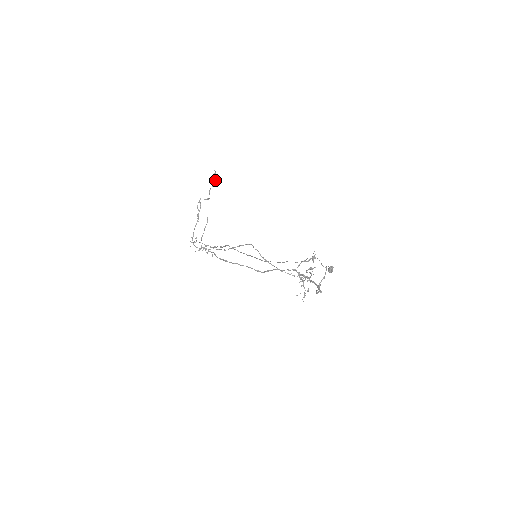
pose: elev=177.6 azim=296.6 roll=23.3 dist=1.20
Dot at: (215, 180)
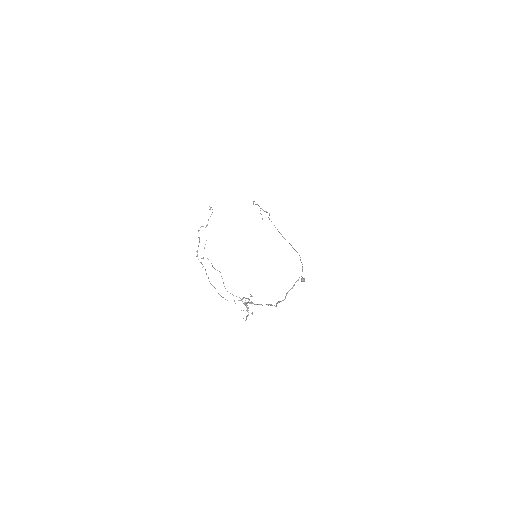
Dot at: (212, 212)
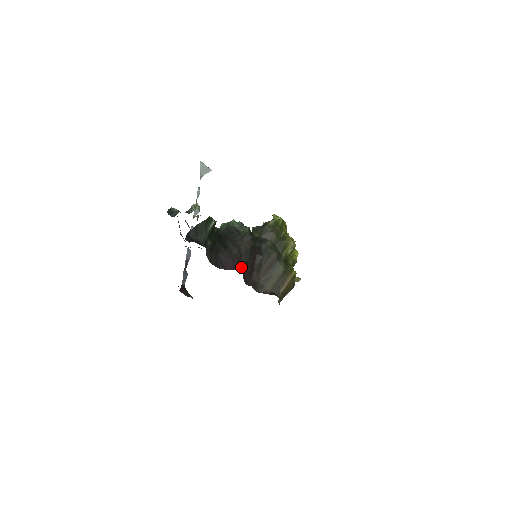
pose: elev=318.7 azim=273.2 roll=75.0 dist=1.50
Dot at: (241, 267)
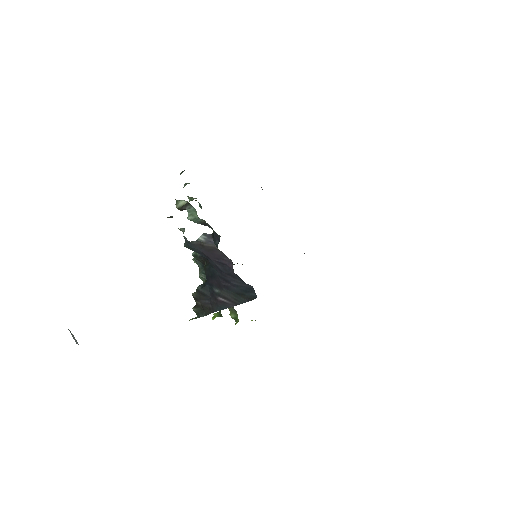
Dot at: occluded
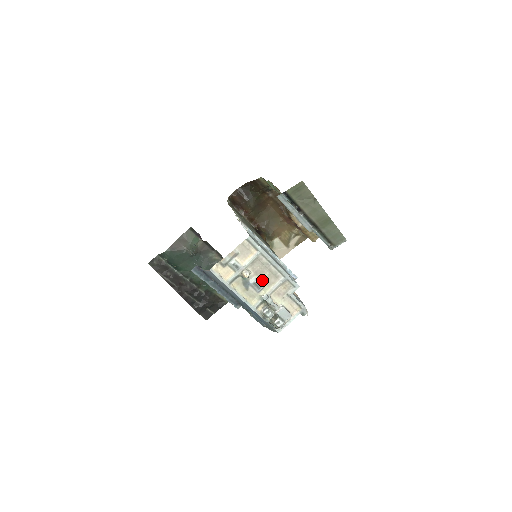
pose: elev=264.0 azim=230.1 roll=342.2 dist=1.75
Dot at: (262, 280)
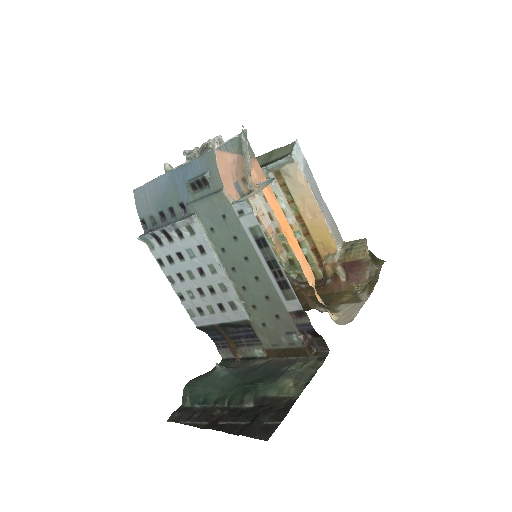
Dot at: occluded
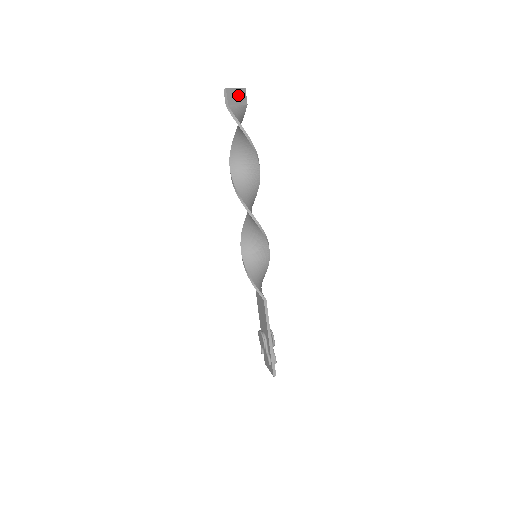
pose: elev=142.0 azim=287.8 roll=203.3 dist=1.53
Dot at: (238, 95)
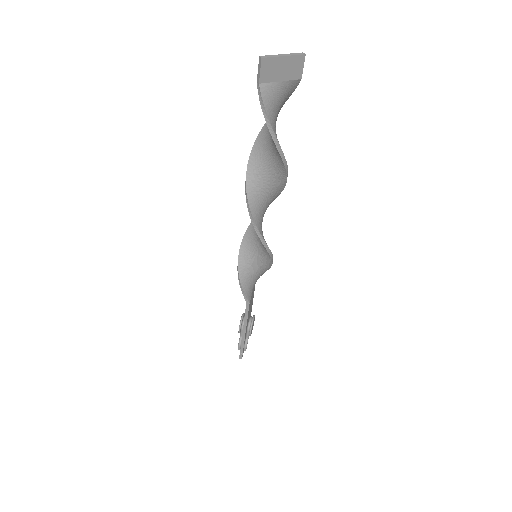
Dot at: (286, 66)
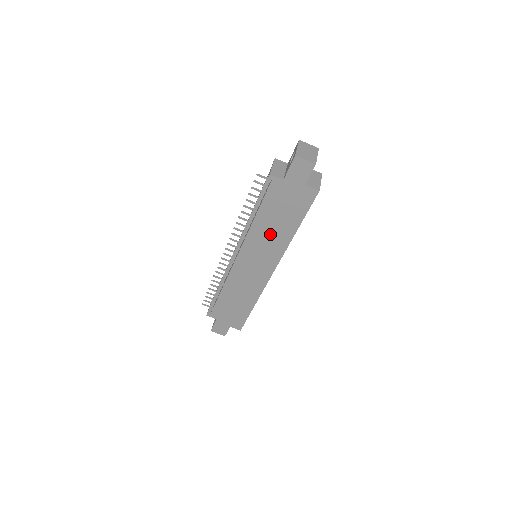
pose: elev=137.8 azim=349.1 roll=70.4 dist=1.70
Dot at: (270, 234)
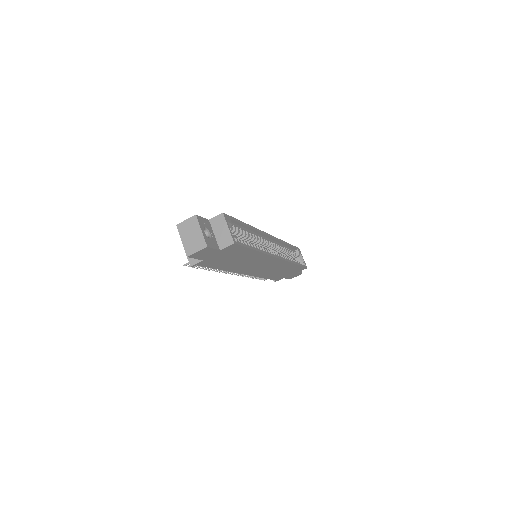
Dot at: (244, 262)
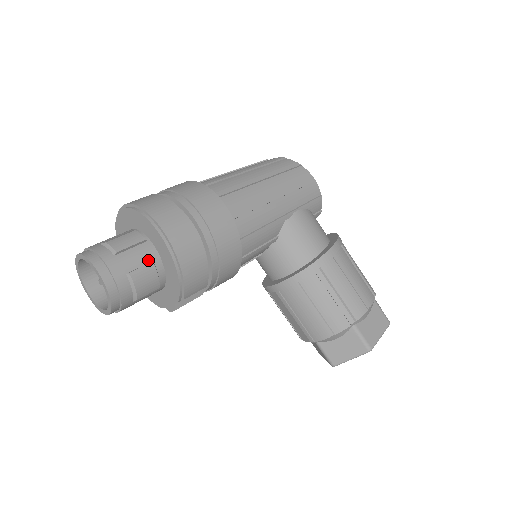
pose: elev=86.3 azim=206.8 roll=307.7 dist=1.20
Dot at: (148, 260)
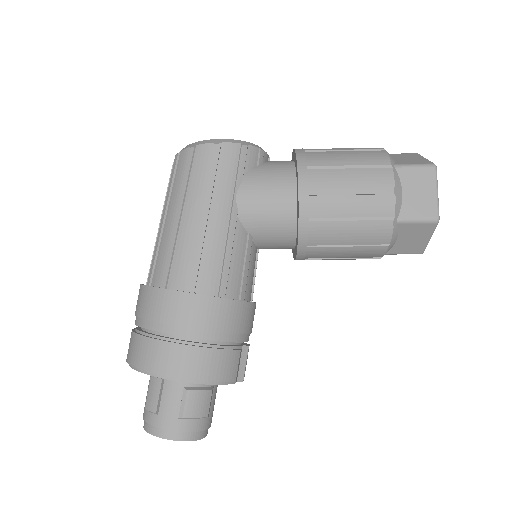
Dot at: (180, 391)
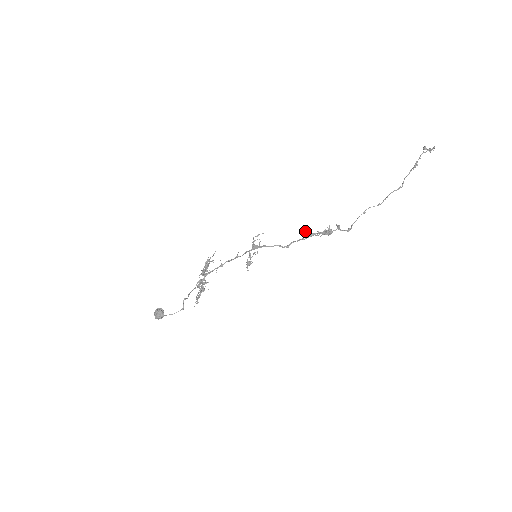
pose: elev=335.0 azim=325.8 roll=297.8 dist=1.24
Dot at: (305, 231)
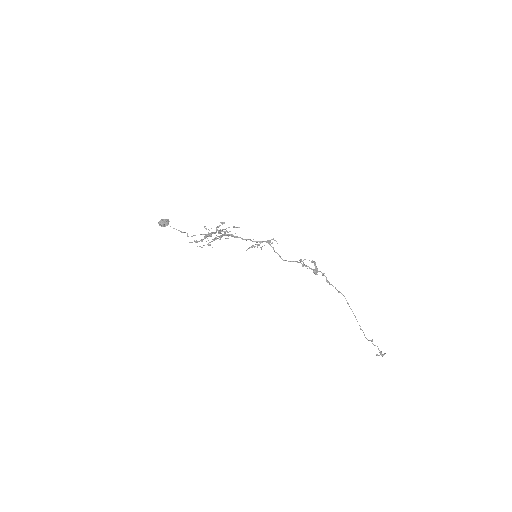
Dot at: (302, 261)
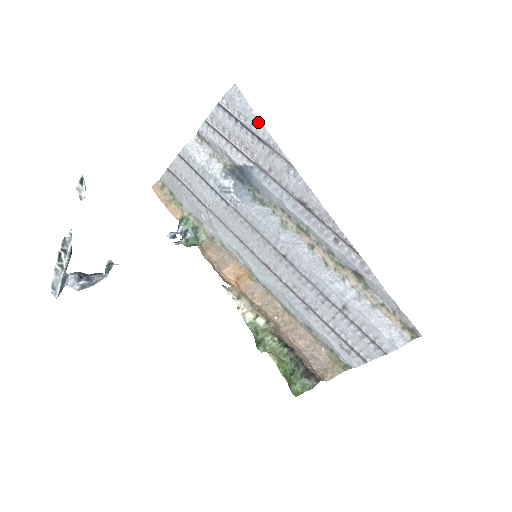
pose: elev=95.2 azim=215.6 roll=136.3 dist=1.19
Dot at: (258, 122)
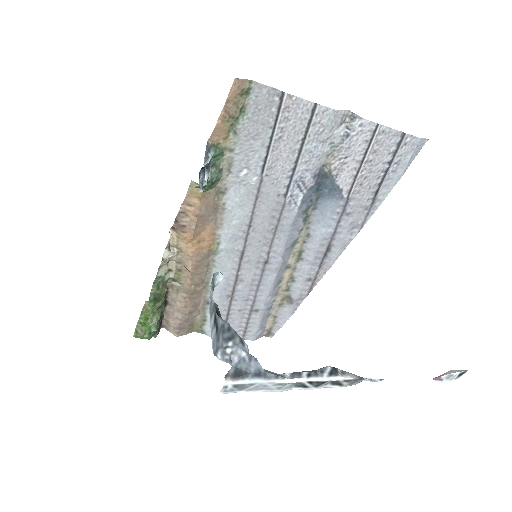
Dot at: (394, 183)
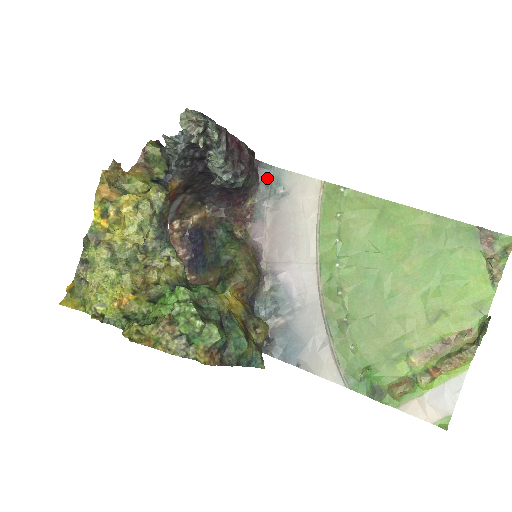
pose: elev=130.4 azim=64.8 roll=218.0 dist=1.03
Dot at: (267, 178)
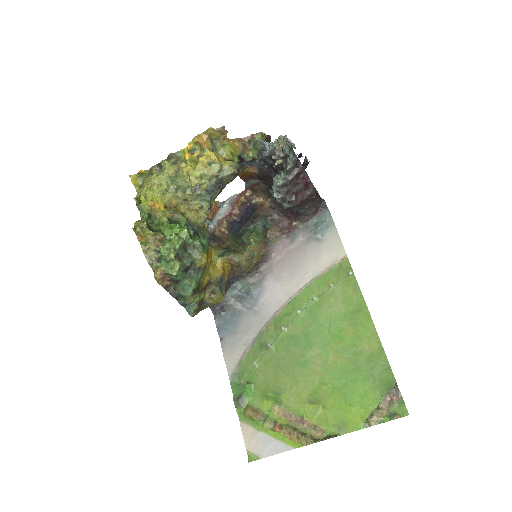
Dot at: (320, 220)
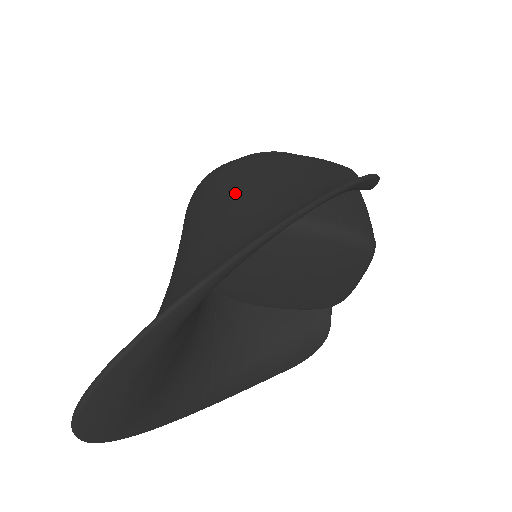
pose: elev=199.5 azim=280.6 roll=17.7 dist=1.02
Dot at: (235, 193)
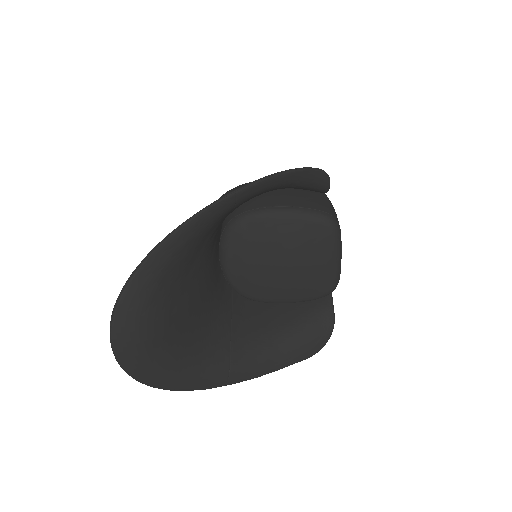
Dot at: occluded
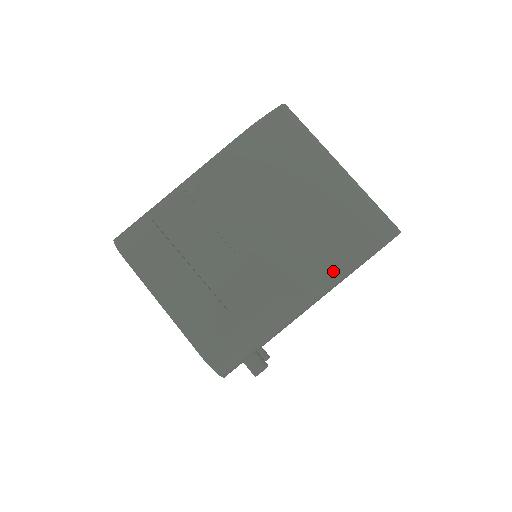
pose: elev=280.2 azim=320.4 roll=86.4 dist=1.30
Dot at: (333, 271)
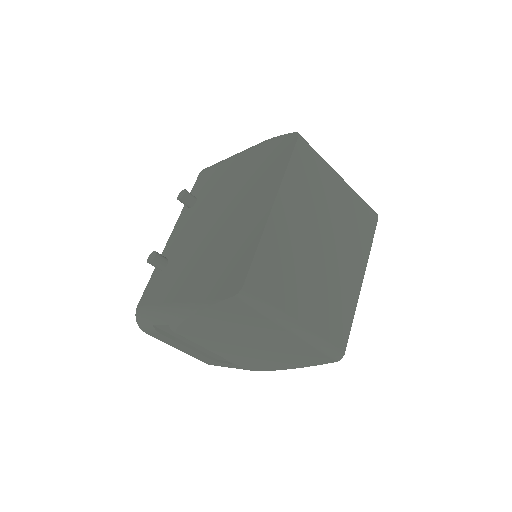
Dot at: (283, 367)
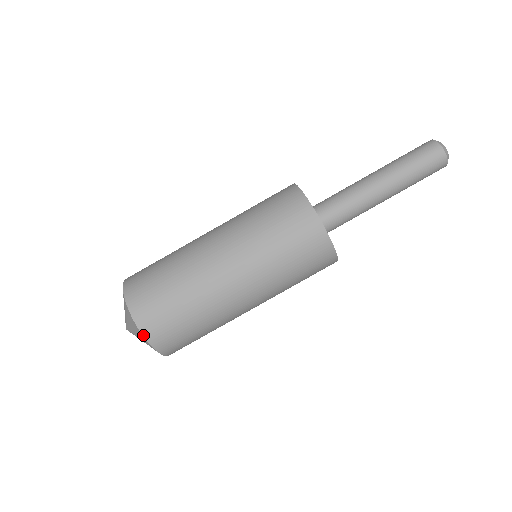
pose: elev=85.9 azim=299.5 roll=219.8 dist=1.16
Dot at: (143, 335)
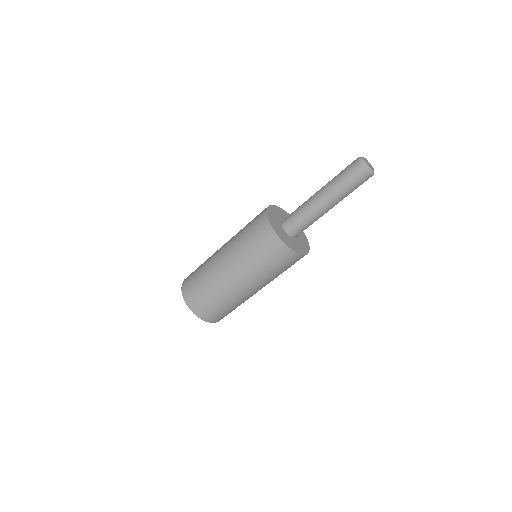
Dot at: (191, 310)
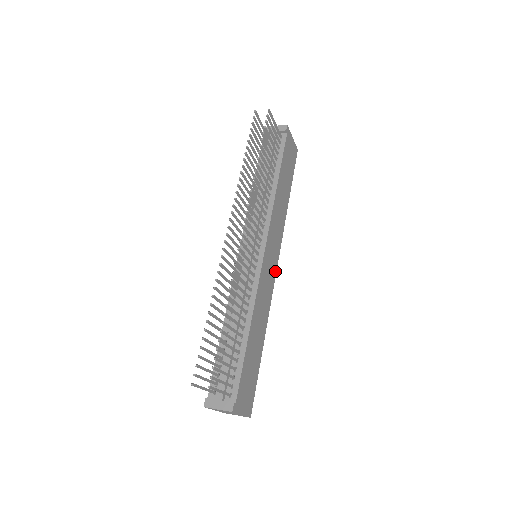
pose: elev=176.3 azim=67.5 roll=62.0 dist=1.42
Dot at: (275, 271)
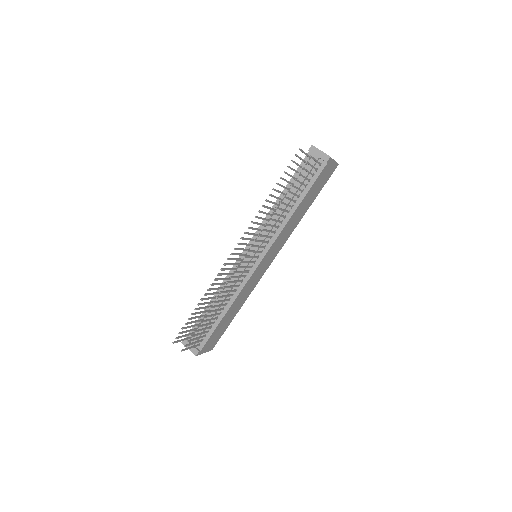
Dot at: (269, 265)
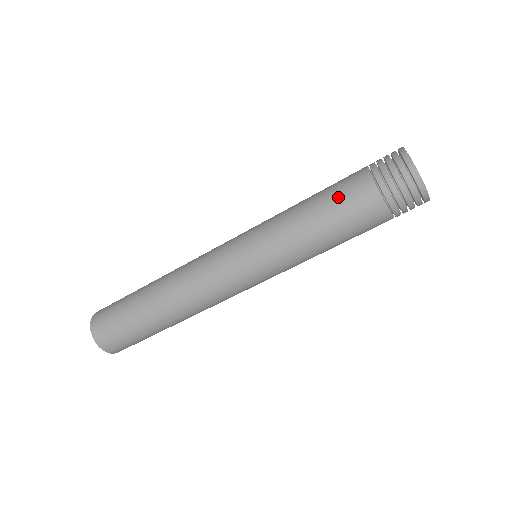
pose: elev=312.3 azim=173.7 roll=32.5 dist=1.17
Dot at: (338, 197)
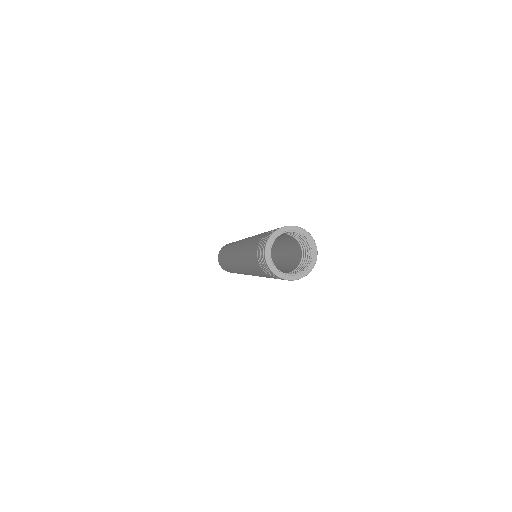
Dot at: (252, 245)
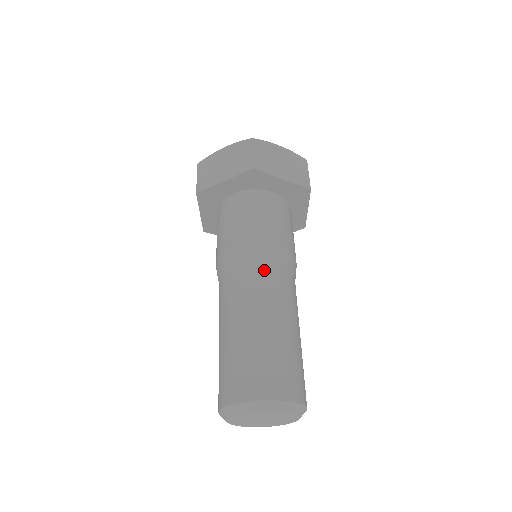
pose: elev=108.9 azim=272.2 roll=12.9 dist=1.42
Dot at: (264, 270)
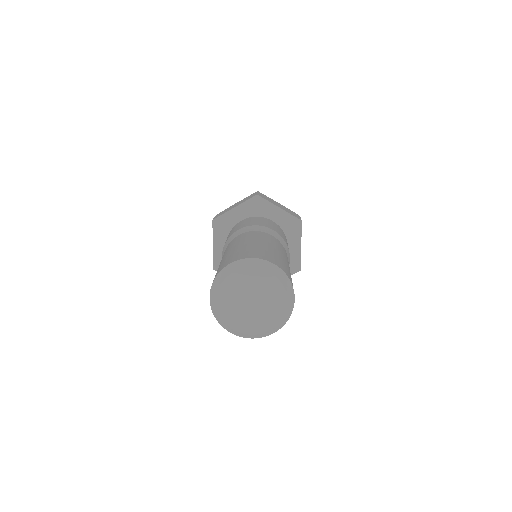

■ **WRITTEN TASK**
Copy every line of text in the records above in the same order and without any changes. Leave the pictures out.

■ **TASK SOLUTION**
pose: elev=177.6 azim=296.6 roll=23.3 dist=1.20
Dot at: (215, 180)
Dot at: (212, 212)
pose: elev=318.7 azim=273.2 roll=75.0 dist=1.50
Dot at: (241, 267)
Dot at: occluded
pose: elev=264.0 azim=230.1 roll=342.2 dist=1.75
Dot at: (262, 280)
Dot at: occluded
pose: elev=142.0 azim=287.8 roll=203.3 dist=1.53
Dot at: (238, 95)
Dot at: (286, 66)
pose: elev=137.8 azim=349.1 roll=70.4 dist=1.70
Dot at: (270, 234)
Dot at: (244, 262)
pose: elev=86.3 azim=206.8 roll=307.7 dist=1.20
Dot at: (148, 260)
Dot at: (180, 391)
pose: elev=335.0 azim=325.8 roll=297.8 dist=1.24
Dot at: (305, 231)
Dot at: (302, 261)
pose: elev=95.2 azim=215.6 roll=136.3 dist=1.19
Dot at: (258, 122)
Dot at: (394, 183)
pose: elev=130.4 azim=64.8 roll=218.0 dist=1.03
Dot at: (267, 178)
Dot at: (320, 220)
pose: elev=199.5 azim=280.6 roll=17.7 dist=1.02
Dot at: (235, 193)
Dot at: occluded
pose: elev=280.2 azim=320.4 roll=86.4 dist=1.30
Dot at: (333, 271)
Dot at: (283, 367)
pose: elev=85.9 azim=299.5 roll=219.8 dist=1.16
Dot at: (143, 335)
Dot at: (191, 310)
pose: elev=176.3 azim=67.5 roll=62.0 dist=1.42
Dot at: (275, 271)
Dot at: (269, 265)
pose: elev=312.3 azim=173.7 roll=32.5 dist=1.17
Dot at: (338, 197)
Dot at: (252, 245)
pose: elev=108.9 azim=272.2 roll=12.9 dist=1.42
Dot at: (264, 270)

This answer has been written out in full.